BEDFORD — New Hampshire homeowners enjoyed an average $260,000 in home equity at the end of 2022, giving them an off-ramp to sell if family finances worsen.
“One thing it does is it provides a financial buffer for homeowners,” Molly Boesel, principal economist at CoreLogic, told a home ownership conference Wednesday.
“If these homeowners do fall behind on their payments, they’ll have their home equity to fall back on and most likely not fall into foreclosure,” Boesel said at the conference, organized by New Hampshire Housing.
“It also provides funds for other things, like remodeling,” through home equity loans.
Boesel shared statistics showing homeowners in Rockingham and Strafford counties averaged nearly $300,000 in home equity per borrower — essentially the home’s value minus the amount of the outstanding mortgage.
The average equity was nearly $250,000 in the Manchester-Nashua area and nearly $225,000 in Concord.
The nationwide average is nearly $300,000, fueled by richer real estate markets including Hawaii ($638,000 in equity), California ($581,000) and Massachusetts ($392,000).
In 2010, 26% of mortgages had negative equity in the United States, meaning more was owed than the home was worth. The latest figure, to be released Thursday, puts that rate at 2.1%.
“Home prices would have to fall 40% from where they are now to get back to that 26% negative equity number,” Boesel told more than 200 attendees at the Manchester Country Club. “No one has home prices going down 40%.”
Meanwhile, freshly released sales figures for New Hampshire showed only 559 home sales were finalized in February, the fewest for any month since January 2011, according to Dave Cummings, spokesman for New Hampshire Realtors.
The median sale price was $425,000 in February, $10,000 higher than in January and $20,000 more than in February 2022, according to New Hampshire Realtors. The total number of sales was down 19.6% from a year earlier.
February saw 20% fewer new home listings than a year ago.
Boesel said home prices in New Hampshire are forecast to rise 4% in 2023, compared to 1% nationwide.
Heather McCann, director of housing research at New Hampshire Housing, said the state needs more homes to go up for sale.
“High home prices coupled with the rising interest rates have shut many first-time homebuyers out of the market, so it’s not great news, but the lack of inventory has created a brutal housing market,” McCann said.
She said about 30% of homes bought in New Hampshire last year were purchased by people living out of state, compared to 25% to 26% in some previous years.
“Definitely more out-of-state buyers, but overall, a modest increase,” McCann said.
McCann cited federal figures showing about 20,000 people from Massachusetts moved to the Granite State between 2019 and 2020, representing about 42% of the total people moving here, only a slightly higher rate than in the previous years.

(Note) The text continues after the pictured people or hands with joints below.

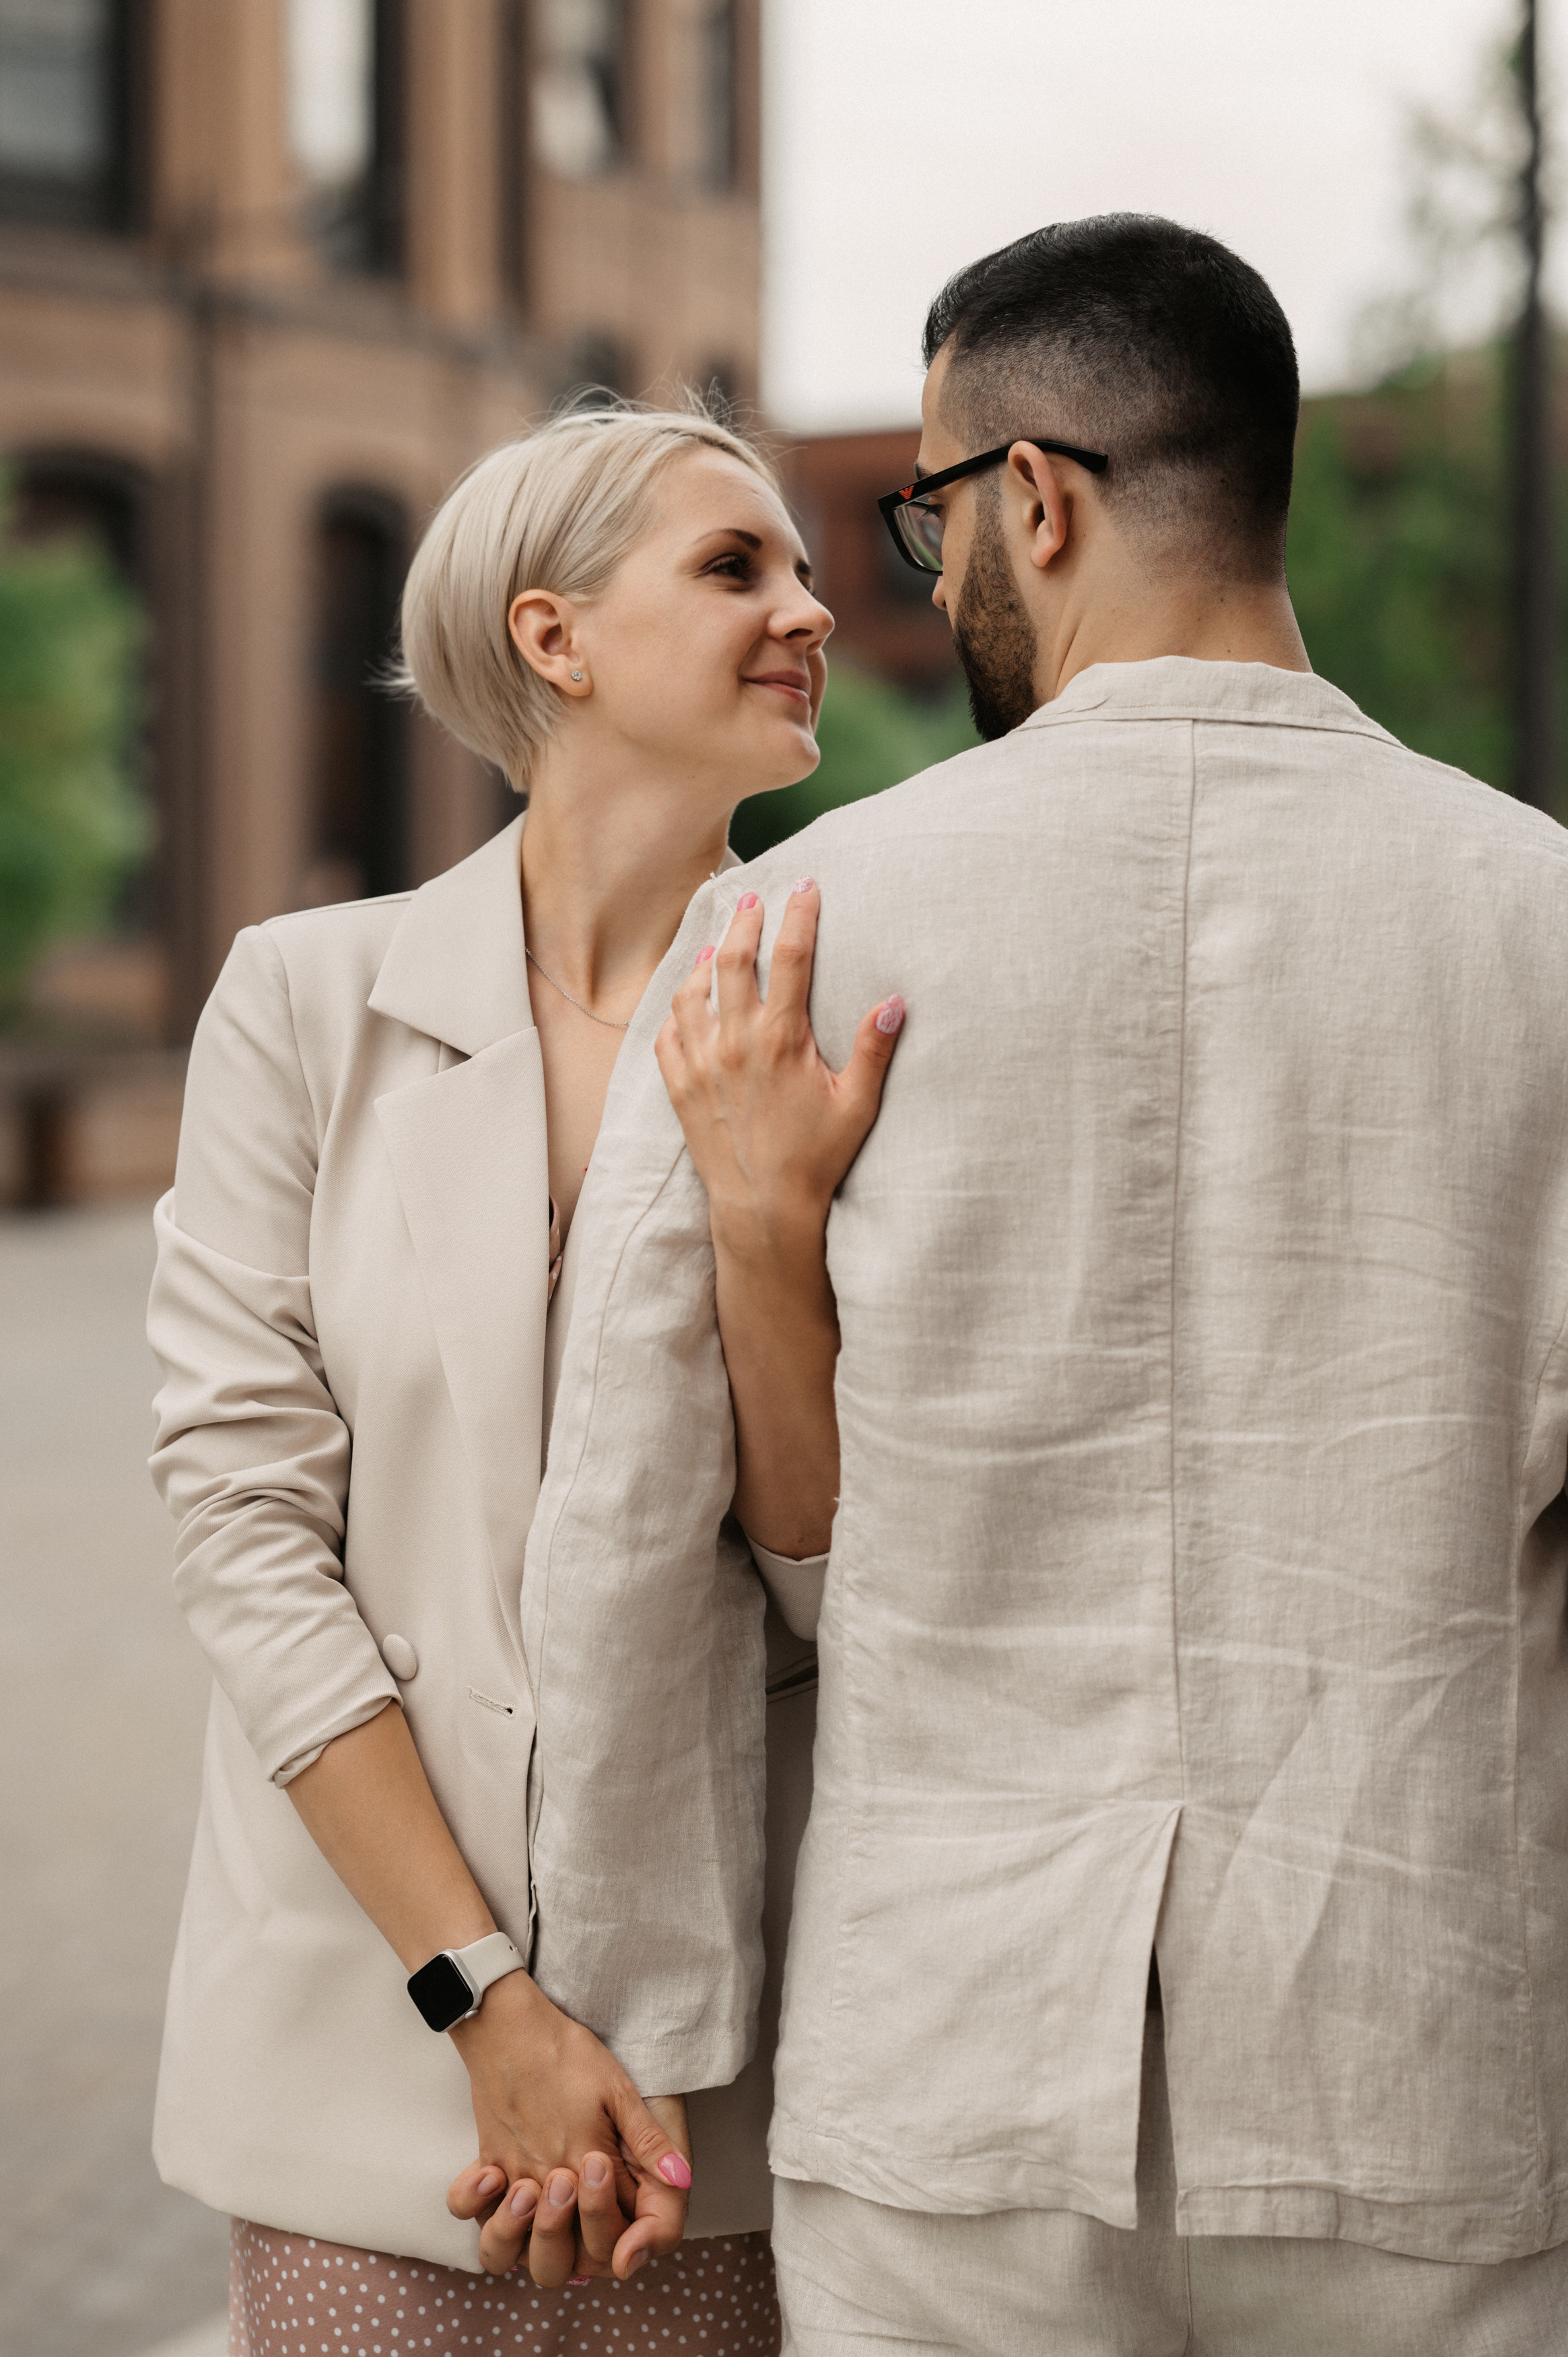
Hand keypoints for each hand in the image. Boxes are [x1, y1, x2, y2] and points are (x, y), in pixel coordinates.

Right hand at [443, 1974, 690, 2281]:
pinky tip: (502, 2192)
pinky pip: (472, 2212)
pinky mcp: (486, 2161)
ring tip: (545, 2206)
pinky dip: (484, 2213)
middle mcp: (543, 2181)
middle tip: (588, 2204)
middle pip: (559, 2257)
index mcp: (583, 2165)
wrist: (507, 2024)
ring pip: (506, 2248)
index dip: (626, 2233)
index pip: (611, 2232)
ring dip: (528, 2242)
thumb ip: (648, 2141)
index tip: (627, 2204)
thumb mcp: (617, 2088)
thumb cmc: (565, 2051)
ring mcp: (510, 2175)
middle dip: (581, 2247)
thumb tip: (681, 2180)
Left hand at [656, 879, 903, 1256]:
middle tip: (752, 899)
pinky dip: (676, 1010)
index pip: (791, 958)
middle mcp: (735, 1043)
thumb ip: (873, 1050)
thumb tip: (895, 1002)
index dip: (799, 915)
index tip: (804, 887)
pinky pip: (667, 1035)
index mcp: (781, 1040)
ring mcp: (702, 1064)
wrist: (763, 1209)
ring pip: (692, 993)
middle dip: (743, 923)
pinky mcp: (681, 1088)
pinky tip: (686, 1001)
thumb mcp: (856, 1105)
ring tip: (716, 946)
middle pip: (733, 961)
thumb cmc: (816, 1160)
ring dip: (704, 961)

A recent University of New Hampshire poll showed only 3% of state residents surveyed last month believed now was a good time to buy a house, while 62% believed it was a bad time. Another 31% were neutral.
Higher home prices and interest rates have swelled monthly payments for recent borrowers.
“Just that double whammy, like I’ve said, of rates and home prices increasing have priced so many people out of the market,” Boesel said.